With only one win on the season, Thunder Bay was dead last in the Canadian Outdoor Arctic Football League. It was the bottom rung for mediocre talent like Strum, whom they signed after failed stints in both arena ball and the CFL. The league marketed the cold; temperatures at kickoff averaged three degrees Fahrenheit, and the players and fans alike were offered no protection from the elements. The COAFL’s inaugural season had been a disaster; three players lost digits from frostbite, and one fan sued for negligence when he nearly choked to death trying to get drunk off frozen beer. The league responded by shortening the season to nine games and shrinking quarters to ten minutes apiece. In a disastrous turn, they also replaced all beer sales with schnapps, and packaged tickets with a voucher good for a complimentary shot. This was scrapped early in the season when removing frozen vomit from the stands stopped being cost effective.
On the field, McGinnis was facing third and long after a brutal sack to start the fourth quarter. Even from where he was sitting, Strum could see snow packed into the kid’s ear holes. Reluctantly, he shed the parka, crammed his head into his helmet and began pacing the sideline, ready to head out for another go on defense.
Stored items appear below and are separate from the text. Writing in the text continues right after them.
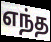
எந்தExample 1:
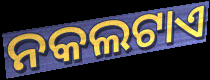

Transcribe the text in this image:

ନକଲଟାଏ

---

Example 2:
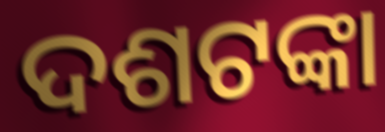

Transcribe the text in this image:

ଦଶଟଙ୍କା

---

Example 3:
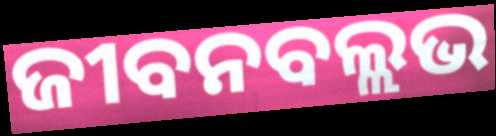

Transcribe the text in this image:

ଜୀବନବଲ୍ଲଭ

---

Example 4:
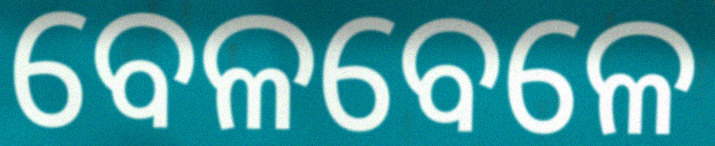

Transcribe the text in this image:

ବେଳବେଳେ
Behind him, Thunder Bay’s own fans were giving McGinnis the business; Strum picked out three or four insults that might have been funny if he wasn’t hypothermic. The quarterback pointed out the middle linebacker and screamed his cadence before taking the snap in the shotgun. For a moment, it looked like he had managed to connect on a thirty-five yard fly route, but the ball was bobbled and dropped, bringing up another punt. After a booming kick, Yellowknife took over at their ten yard line.
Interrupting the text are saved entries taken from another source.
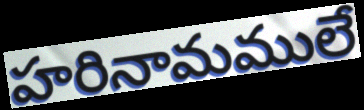
హరినామములే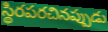
స్థిరపరచినప్పుడుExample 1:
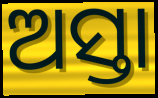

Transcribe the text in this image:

ଅସ୍ତା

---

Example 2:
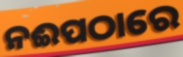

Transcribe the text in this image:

ନଈପଠାରେ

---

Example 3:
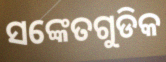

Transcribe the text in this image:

ସଙ୍କେତଗୁଡିକ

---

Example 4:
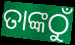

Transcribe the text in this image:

ତାଙ୍କଠୁଁ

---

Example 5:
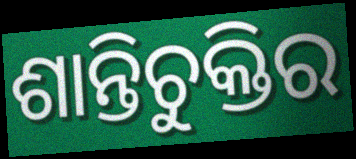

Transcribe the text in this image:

ଶାନ୍ତିଚୁକ୍ତିର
On frozen feet, Strum took his three-point stance at the line, sinking his gloved hand into two inches of snow. The Yetis ran a simple offence – a pass-happy attack that didn’t allow many sacks. Strum was on auto-pilot, focused only on stopping the bleeding. He beat his man on first down, and was bearing down on the quarterback before he connected with a man in the flats for a seven yard gain. The second snap was bobbled on the transfer, and the Yeti quarterback was forced to fall on the ball; Strum was there to pile on him to end the play. The tingling cold in his arms and legs was beginning to fade, and his breath made thick clouds in front of his face mask. Yellowknife lined up in the shotgun for third and three, trying to go deep down the field along the sideline, but it was swatted away at the last second by the Baron’s third-year cornerback. In the stands, boos were beginning to fade and new life was trickling into the Thunder Bay crowd; it was only the second fourth down forced by the defense since halftime.
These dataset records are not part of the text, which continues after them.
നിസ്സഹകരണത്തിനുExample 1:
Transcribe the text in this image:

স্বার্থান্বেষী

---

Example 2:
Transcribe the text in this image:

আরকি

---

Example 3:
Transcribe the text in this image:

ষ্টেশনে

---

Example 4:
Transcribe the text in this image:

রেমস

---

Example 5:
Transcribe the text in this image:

The Yetis decided to go for it, eager to run up the score. Their quarterback stomped and barked, desperately trying to draw the defense offside as the play clock wound down. Finally, he called for the snap and fell back into pocket. Strum crashed ahead into the center, catching the man’s hands square in the chest. The two giants heaved at each other for ages while the quarterback searched downfield for a receiver. Finally, the center’s cleats slipped, sending him to the ground while Strum thundered over him with a clear path to the quarterback. The crowd roared as the big man bore down on the scrambling passer. Panic took over, as he fell back into his own end zone. His eyes flared as he reared back and threw the football as hard as he could at the oncoming defender. The ball drilled Strum directly between the eyes, stopping him in his tracks as it somersaulted straight into the air. End over end, it seemed to float above the stunned nose tackle as 14,412 people watched in silence, each of their hearts screaming, “Look up, you idiot! Look up!”
The COAFL folded after the season. With no money left for the playoffs, the Yetis took home the league championship by virtue of total points scored. A few of the Barons found roster spots in other leagues; some even went on to the NFL. Rich Strum never played another snap, and retired with only one interception.